**Try it**
Where a picture shows up in the listing below, omit it and output the rest exactly.

**Excerpted data**

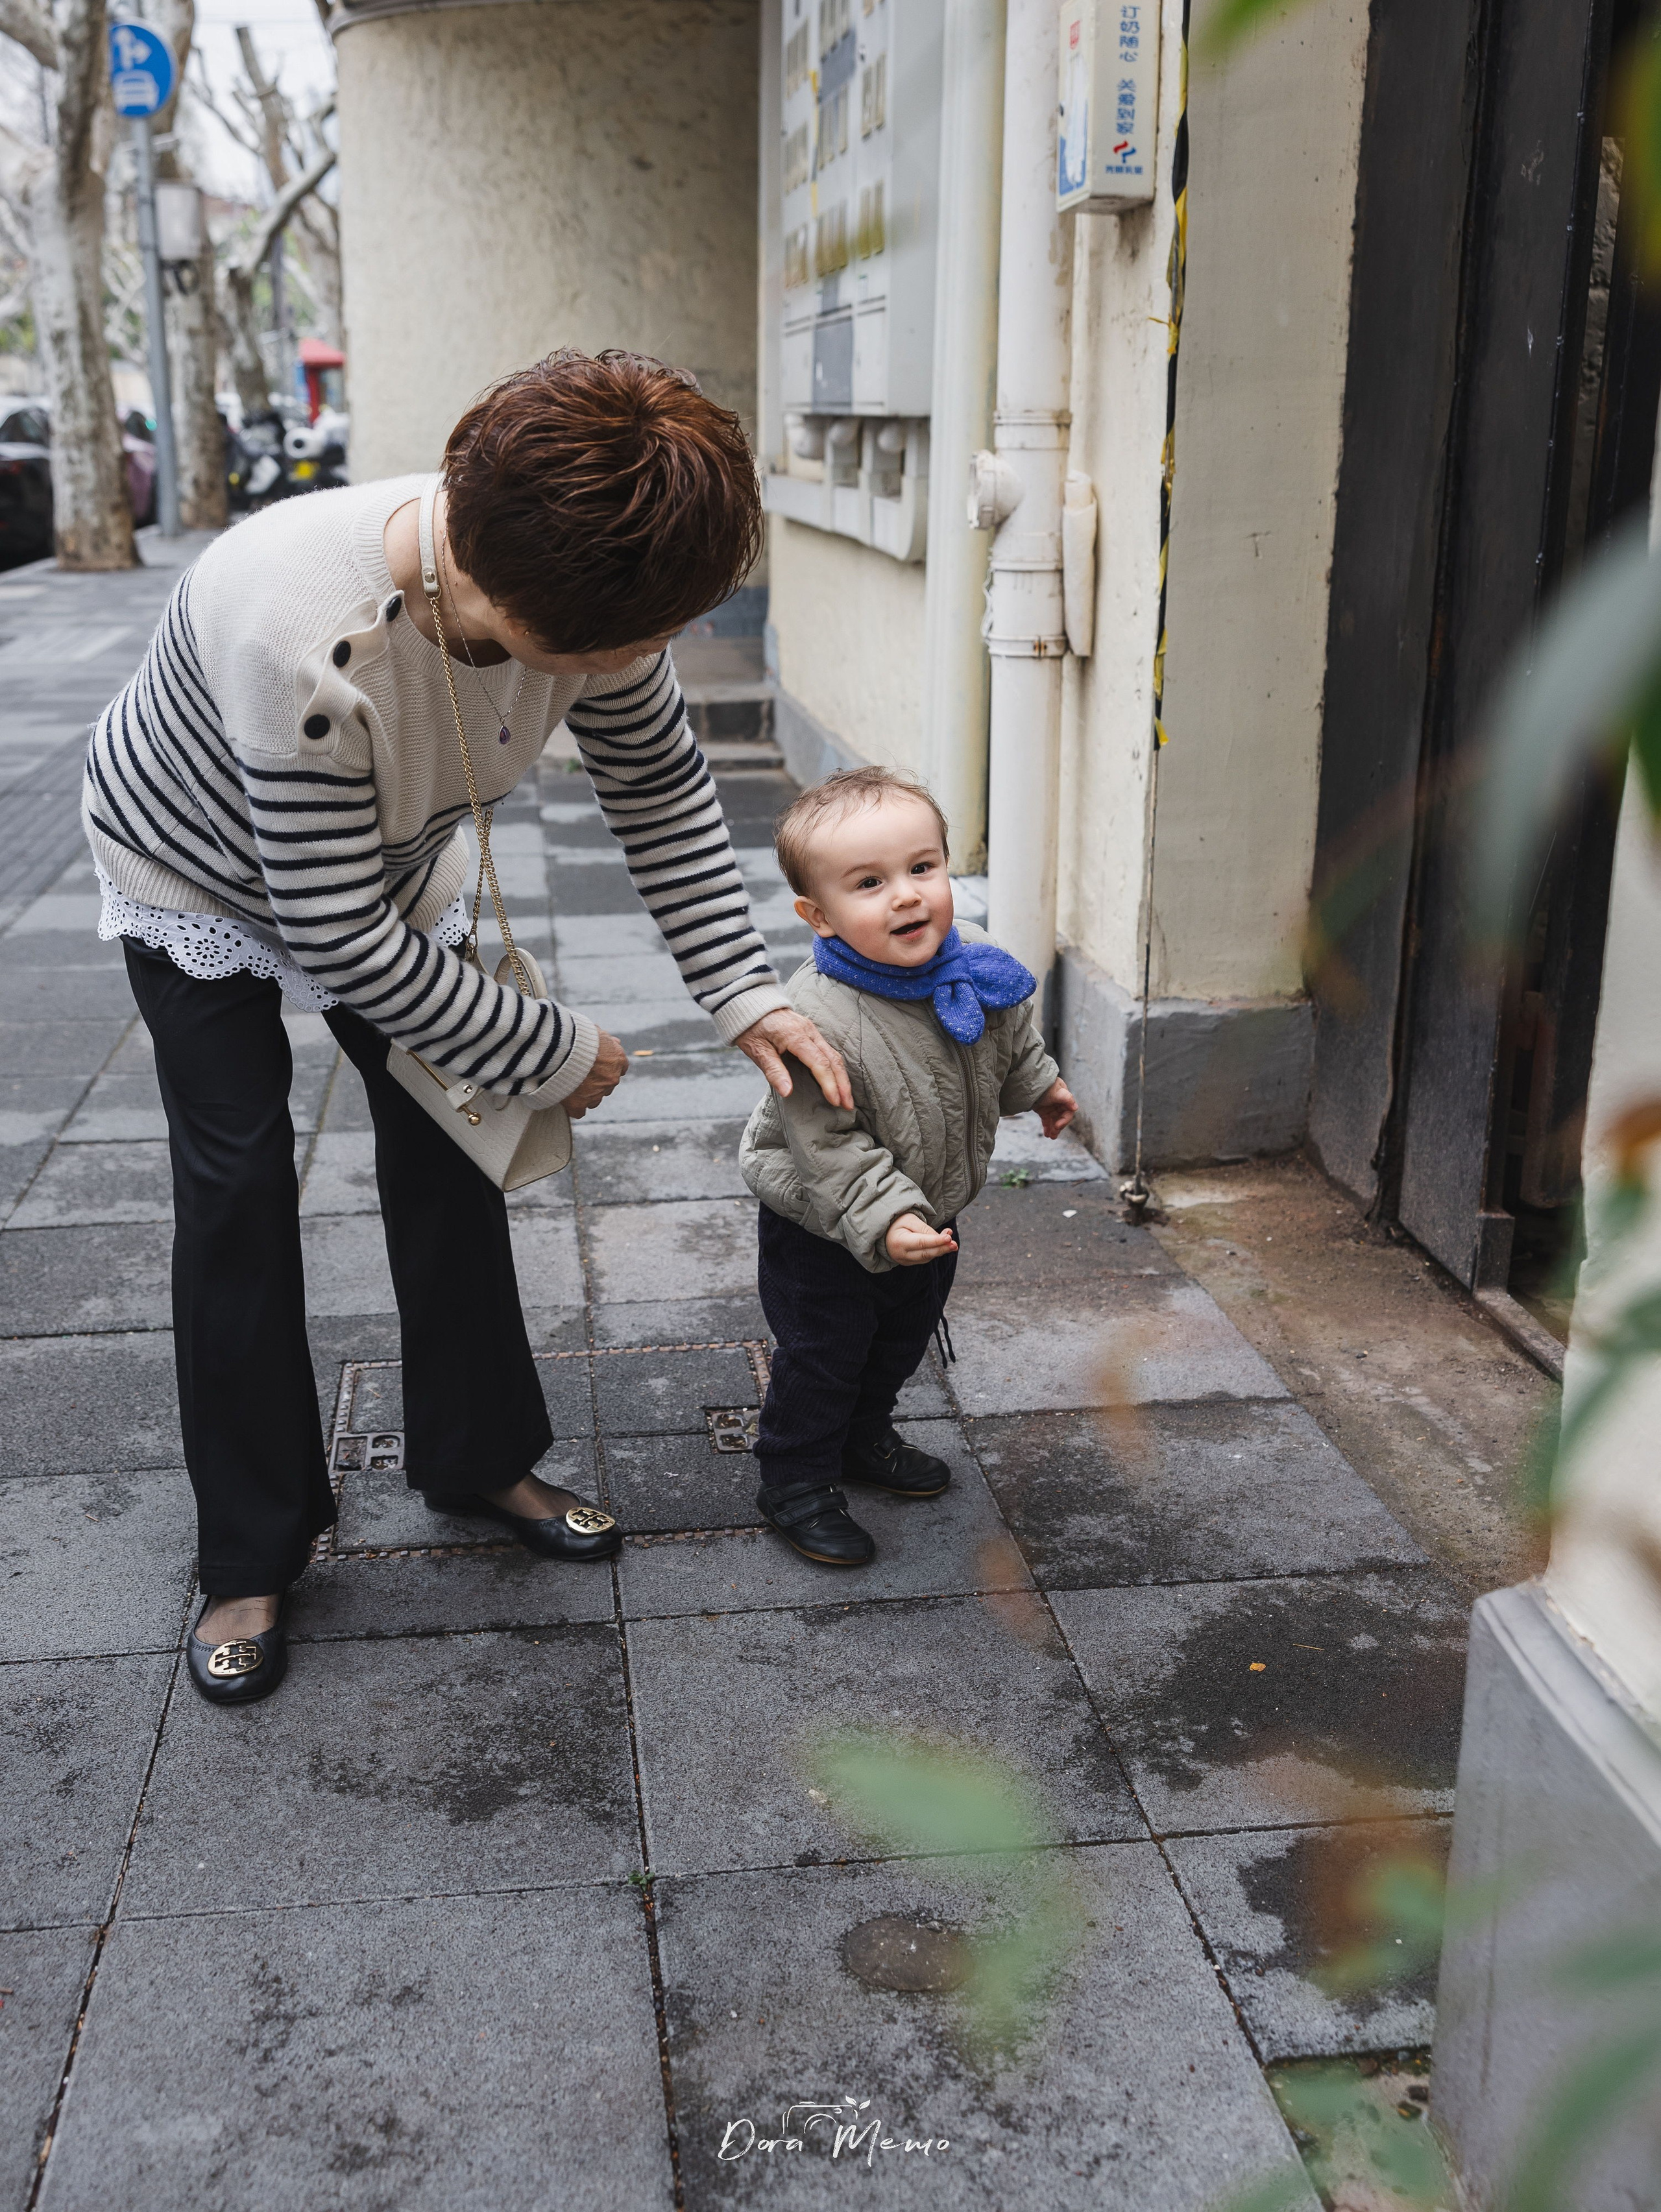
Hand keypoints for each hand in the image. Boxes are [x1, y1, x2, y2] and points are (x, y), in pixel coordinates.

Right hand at [562, 1029, 627, 1118]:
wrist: (558, 1047)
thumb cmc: (575, 1035)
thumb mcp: (594, 1031)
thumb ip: (606, 1039)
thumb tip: (615, 1042)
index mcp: (618, 1060)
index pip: (620, 1068)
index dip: (607, 1067)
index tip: (598, 1065)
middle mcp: (611, 1079)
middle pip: (607, 1085)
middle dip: (596, 1081)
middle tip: (580, 1074)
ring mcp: (596, 1094)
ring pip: (594, 1099)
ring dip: (586, 1094)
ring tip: (570, 1085)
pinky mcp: (579, 1105)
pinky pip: (578, 1111)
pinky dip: (572, 1106)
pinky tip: (564, 1098)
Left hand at [733, 1007, 852, 1108]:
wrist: (751, 1003)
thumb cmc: (752, 1027)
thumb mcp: (757, 1051)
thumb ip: (774, 1071)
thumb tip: (788, 1092)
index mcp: (795, 1036)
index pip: (819, 1063)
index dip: (829, 1084)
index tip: (835, 1101)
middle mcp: (808, 1031)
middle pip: (833, 1059)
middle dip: (843, 1084)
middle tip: (848, 1105)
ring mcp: (811, 1030)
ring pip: (833, 1054)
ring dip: (842, 1077)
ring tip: (846, 1097)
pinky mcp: (811, 1031)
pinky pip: (828, 1050)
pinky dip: (835, 1067)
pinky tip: (836, 1080)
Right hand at [884, 1212, 957, 1265]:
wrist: (884, 1232)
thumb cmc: (897, 1222)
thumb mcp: (910, 1220)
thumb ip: (925, 1229)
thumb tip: (943, 1237)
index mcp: (899, 1242)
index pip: (921, 1243)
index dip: (936, 1241)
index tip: (948, 1238)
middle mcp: (901, 1255)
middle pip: (926, 1254)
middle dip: (942, 1249)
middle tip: (955, 1244)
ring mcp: (905, 1261)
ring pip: (927, 1257)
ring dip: (940, 1250)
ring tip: (952, 1242)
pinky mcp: (910, 1263)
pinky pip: (925, 1258)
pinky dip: (935, 1252)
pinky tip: (943, 1244)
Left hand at [1036, 1077, 1076, 1138]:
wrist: (1029, 1084)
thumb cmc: (1045, 1086)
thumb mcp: (1057, 1092)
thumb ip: (1067, 1098)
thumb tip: (1075, 1107)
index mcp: (1065, 1098)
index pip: (1068, 1112)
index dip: (1064, 1120)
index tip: (1058, 1126)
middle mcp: (1059, 1103)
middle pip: (1061, 1117)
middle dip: (1058, 1127)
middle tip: (1054, 1134)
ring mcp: (1051, 1107)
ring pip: (1054, 1120)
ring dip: (1053, 1129)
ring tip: (1051, 1137)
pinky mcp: (1043, 1110)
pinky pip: (1047, 1120)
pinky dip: (1047, 1127)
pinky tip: (1047, 1134)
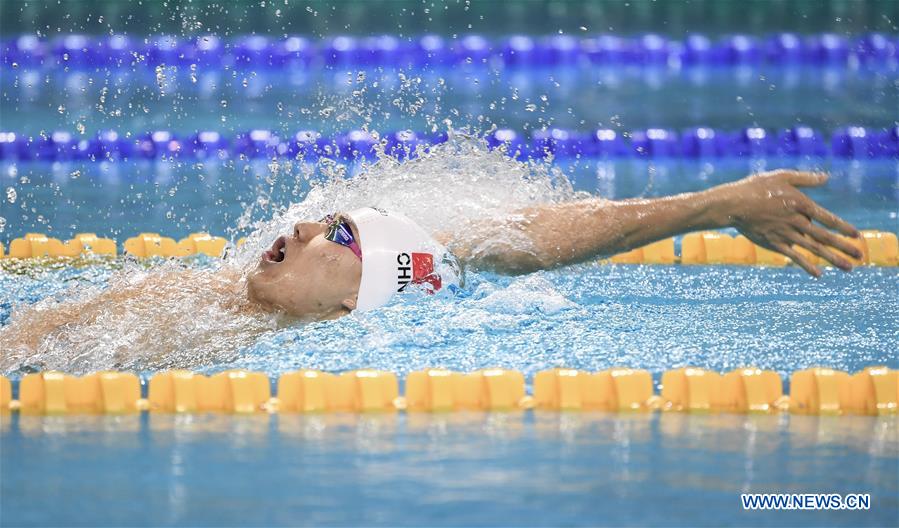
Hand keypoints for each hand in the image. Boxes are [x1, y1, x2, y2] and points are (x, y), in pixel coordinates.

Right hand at [709, 170, 861, 276]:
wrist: (733, 204)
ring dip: (832, 259)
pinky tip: (818, 274)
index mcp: (800, 204)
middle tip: (860, 256)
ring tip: (849, 268)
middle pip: (825, 236)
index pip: (828, 218)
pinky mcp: (774, 244)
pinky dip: (807, 265)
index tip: (856, 236)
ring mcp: (785, 234)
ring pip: (814, 248)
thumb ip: (806, 179)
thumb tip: (827, 177)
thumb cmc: (756, 187)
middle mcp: (796, 221)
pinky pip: (794, 256)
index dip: (843, 228)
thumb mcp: (782, 176)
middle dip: (844, 247)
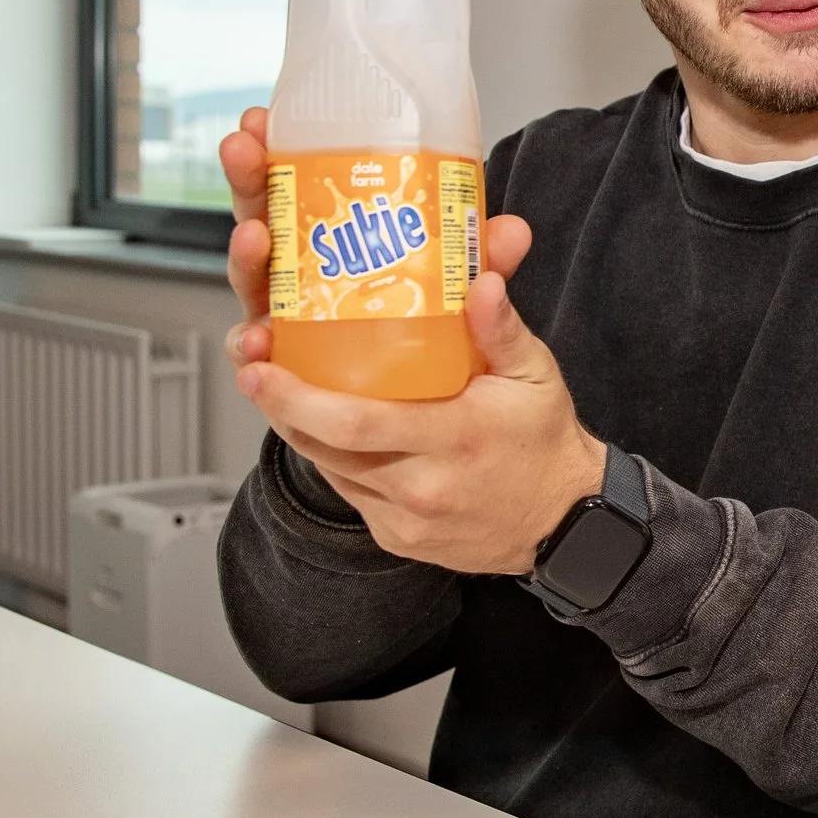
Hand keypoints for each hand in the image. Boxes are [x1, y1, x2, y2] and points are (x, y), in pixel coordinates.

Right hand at [218, 108, 532, 373]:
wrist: (463, 428)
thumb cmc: (455, 349)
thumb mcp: (476, 300)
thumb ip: (487, 265)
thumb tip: (511, 232)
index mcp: (342, 249)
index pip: (300, 192)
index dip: (278, 156)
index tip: (263, 118)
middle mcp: (308, 284)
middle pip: (266, 228)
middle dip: (248, 186)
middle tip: (242, 150)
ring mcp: (297, 330)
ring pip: (256, 289)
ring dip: (247, 259)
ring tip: (256, 236)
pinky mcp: (297, 381)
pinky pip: (265, 365)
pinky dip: (252, 351)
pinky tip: (256, 341)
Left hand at [228, 128, 598, 572]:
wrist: (565, 521)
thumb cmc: (544, 439)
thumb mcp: (535, 375)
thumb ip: (502, 330)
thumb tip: (482, 279)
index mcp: (455, 438)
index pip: (357, 424)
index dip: (297, 398)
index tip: (261, 367)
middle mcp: (423, 486)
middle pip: (326, 449)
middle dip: (280, 407)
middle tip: (252, 369)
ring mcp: (406, 519)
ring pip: (330, 471)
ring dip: (301, 430)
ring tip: (279, 390)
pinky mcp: (398, 538)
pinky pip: (350, 493)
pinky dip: (333, 458)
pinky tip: (328, 428)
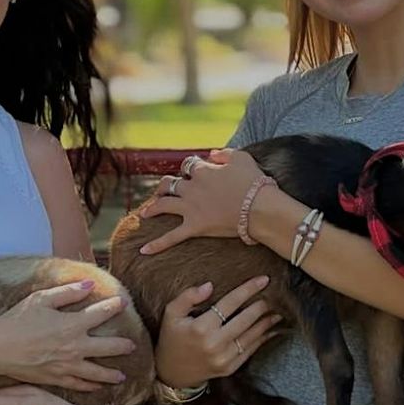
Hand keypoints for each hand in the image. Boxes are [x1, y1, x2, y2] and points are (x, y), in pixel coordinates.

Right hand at [0, 281, 137, 390]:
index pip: (101, 313)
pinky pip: (78, 385)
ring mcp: (66, 366)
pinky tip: (96, 387)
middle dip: (122, 346)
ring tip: (121, 376)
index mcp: (72, 324)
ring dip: (111, 374)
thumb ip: (68, 292)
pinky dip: (90, 386)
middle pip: (108, 347)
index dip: (114, 306)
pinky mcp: (56, 379)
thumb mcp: (42, 299)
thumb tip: (89, 285)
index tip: (122, 303)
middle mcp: (74, 347)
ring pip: (97, 372)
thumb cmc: (17, 320)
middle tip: (133, 346)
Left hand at [138, 149, 266, 254]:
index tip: (193, 170)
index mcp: (202, 170)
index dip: (190, 167)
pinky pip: (172, 237)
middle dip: (166, 185)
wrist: (260, 208)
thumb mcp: (241, 157)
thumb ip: (224, 153)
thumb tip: (211, 154)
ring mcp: (191, 208)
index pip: (189, 164)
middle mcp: (191, 187)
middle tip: (164, 190)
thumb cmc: (254, 182)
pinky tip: (144, 250)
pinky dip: (157, 244)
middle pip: (171, 183)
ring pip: (164, 204)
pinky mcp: (195, 227)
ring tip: (145, 213)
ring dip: (153, 208)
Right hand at [155, 277, 281, 387]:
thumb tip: (209, 285)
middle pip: (245, 320)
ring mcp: (224, 358)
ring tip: (278, 310)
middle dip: (262, 305)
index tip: (263, 279)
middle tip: (275, 293)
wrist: (172, 374)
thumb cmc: (171, 338)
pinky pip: (250, 350)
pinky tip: (271, 329)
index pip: (229, 303)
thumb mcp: (171, 314)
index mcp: (201, 328)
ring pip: (252, 336)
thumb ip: (188, 297)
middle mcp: (214, 344)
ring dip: (267, 322)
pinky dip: (263, 338)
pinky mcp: (230, 368)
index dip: (248, 290)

**Output below**
Hand keypoints for each hand in the image. Boxes are [x1, y1, x2, y2] and points are (x, y), in pixel coordinates.

Right hand at [562, 1029, 627, 1118]:
wrist: (558, 1047)
thumb cmc: (575, 1035)
thumb mcp: (594, 1031)
thumb ip: (606, 1039)
thumb tip: (615, 1042)
index mcp: (618, 1060)
index pip: (620, 1068)
index dip: (607, 1067)
index tip: (598, 1065)
middle mcp: (611, 1079)
middle pip: (607, 1085)
middle dip: (596, 1081)
middle tip: (580, 1074)
ring mcp: (596, 1094)
ring pip: (594, 1099)
ring dip: (586, 1094)
ring tip: (570, 1085)
pinky mcp: (579, 1105)
pinky pip: (578, 1111)
pinky dip: (572, 1106)
pinky tip: (564, 1098)
Left hand at [733, 1007, 852, 1108]:
wrist: (751, 1003)
thumb cmc: (752, 1027)
thumb mcp: (757, 1051)
thumb ip: (774, 1071)
thumb tip: (788, 1092)
index mcp: (795, 1036)
index pip: (819, 1063)
index dip: (829, 1084)
index tip: (835, 1101)
middle mcp: (808, 1031)
middle pip: (833, 1059)
middle dip: (843, 1084)
middle tip: (848, 1105)
ring mcp: (811, 1030)
ring pip: (833, 1054)
ring dip: (842, 1077)
ring tip: (846, 1097)
pinky mcp: (811, 1031)
pinky pip: (828, 1050)
pinky dip: (835, 1067)
pinky tip: (836, 1080)
Right hand at [884, 1212, 957, 1265]:
wrist: (884, 1232)
thumb cmc: (897, 1222)
thumb mcp: (910, 1220)
thumb ip: (925, 1229)
thumb tip: (943, 1237)
index mcp: (899, 1242)
index pip: (921, 1243)
index dip: (936, 1241)
index tip: (948, 1238)
middle mcp: (901, 1255)
middle pip: (926, 1254)
middle dip: (942, 1249)
middle tip: (955, 1244)
ring mcp: (905, 1261)
ring pip: (927, 1257)
ring dip: (940, 1250)
ring tip: (952, 1242)
pinky mcp: (910, 1263)
pinky pip: (925, 1258)
pinky dip: (935, 1252)
pinky tip: (943, 1244)
Left hand at [1036, 1077, 1076, 1138]:
wrist: (1029, 1084)
thumb cmc: (1045, 1086)
thumb mcp: (1057, 1092)
thumb ip: (1067, 1098)
thumb tip: (1075, 1107)
index mcp: (1065, 1098)
index pip: (1068, 1112)
index dip: (1064, 1120)
index tip: (1058, 1126)
middle mcp: (1059, 1103)
middle pip: (1061, 1117)
middle dip: (1058, 1127)
middle tip: (1054, 1134)
ring mcp: (1051, 1107)
ring pip: (1054, 1120)
ring dip: (1053, 1129)
ring tip: (1051, 1137)
pinky mcp: (1043, 1110)
pinky pip: (1047, 1120)
pinky dip: (1047, 1127)
pinky tip: (1047, 1134)
Hand keypoints for each hand in the image. Boxes are [x1, y1, x2, y2] and points are (x, y), in pixel coordinates.

Right hand at [709, 170, 861, 276]:
wrist: (733, 204)
ring dip: (832, 259)
pinky tip: (818, 274)
index mcp: (800, 204)
middle tip: (860, 256)
ring tip: (849, 268)
middle pip: (825, 236)
index pip: (828, 218)
pinky mcp: (774, 244)
pinky dip: (807, 265)
index tip: (856, 236)
ring mcp: (785, 234)
ring pip: (814, 248)
thumb ip: (806, 179)
thumb tip: (827, 177)
thumb cmc: (756, 187)
middle mcp: (796, 221)
pinky pip: (794, 256)
index dip: (843, 228)
thumb mcp: (782, 176)
middle dip: (844, 247)
Hand keypoints for each hand in the image. Boxes are [x1, y1, x2, y2] and points are (x, y), in pixel coordinates.

Right hand at [218, 108, 532, 373]:
wrist: (463, 428)
thumb cmc: (455, 349)
thumb mcp: (476, 300)
thumb ip: (487, 265)
thumb tip: (511, 232)
index mcp: (342, 249)
index pip: (300, 192)
index dip: (278, 156)
index tip: (263, 118)
middle mcp: (308, 284)
middle pip: (266, 228)
middle dip: (248, 186)
middle tip: (242, 150)
ring mcp: (297, 330)
ring pip: (256, 289)
ring dip: (247, 259)
ring tip: (256, 236)
pinky mcp: (297, 381)
pinky pip: (265, 365)
pinky dip: (252, 351)
pinky tip: (256, 341)
Left hand at [228, 128, 598, 572]:
wrist: (565, 521)
thumb cmc: (544, 439)
thumb mcp: (535, 375)
thumb ip: (502, 330)
thumb tip: (482, 279)
index mcp: (455, 438)
index pip: (357, 424)
index dip: (297, 398)
index tip: (261, 367)
middle mcp: (423, 486)
middle pip: (326, 449)
middle dip: (280, 407)
middle tip: (252, 369)
ring mcp: (406, 519)
ring pip: (330, 471)
ring dip: (301, 430)
ring tip: (279, 390)
pinky mcp: (398, 538)
pinky pip: (350, 493)
pinky dip: (333, 458)
pinky tip: (328, 428)
Hand keypoints for each hand in the image. Boxes are [x1, y1, x2, y2] and points are (x, y), in pixel coordinates.

Right hand at [0, 281, 137, 390]:
index pip: (101, 313)
pinky pip: (78, 385)
ring mcp: (66, 366)
pinky tip: (96, 387)
middle dip: (122, 346)
ring tip: (121, 376)
index mcp: (72, 324)
ring dip: (111, 374)
thumb ip: (68, 292)
pinky dip: (90, 386)
middle pip: (108, 347)
index dip: (114, 306)
pinky mcp: (56, 379)
thumb mcp: (42, 299)
thumb tip: (89, 285)
index tip: (122, 303)
middle mcp: (74, 347)
ring pip: (97, 372)
thumb cmc: (17, 320)
middle tip: (133, 346)
Left hand at [138, 149, 266, 254]:
index tip: (193, 170)
index mcp: (202, 170)
index dip: (190, 167)
pinky pip: (172, 237)
middle dip: (166, 185)
wrist: (260, 208)
thumb mcp: (241, 157)
thumb ip: (224, 153)
thumb tip: (211, 154)
ring mcp: (191, 208)
index pip: (189, 164)
middle mcp: (191, 187)
middle tip: (164, 190)
thumb cmc: (254, 182)
pinky tip: (144, 250)
pinky dip: (157, 244)
middle pip: (171, 183)
ring pip: (164, 204)
pinky mcp: (195, 227)
ring tip: (145, 213)
ring dip: (153, 208)
Right hand at [155, 277, 281, 387]:
thumb tip: (209, 285)
middle pip: (245, 320)
ring mcp: (224, 358)
ring tip: (278, 310)
middle dip: (262, 305)
index tip: (263, 279)
middle tip: (275, 293)
wrist: (172, 374)
thumb cmc: (171, 338)
pinky pip: (250, 350)
pinky tip: (271, 329)
index pip: (229, 303)
thumb mcp: (171, 314)
index mcp: (201, 328)
ring pip: (252, 336)
thumb ip: (188, 297)
middle mcp: (214, 344)
ring dip: (267, 322)
pinky dip: (263, 338)
pinky mcp: (230, 368)
index dip: (248, 290)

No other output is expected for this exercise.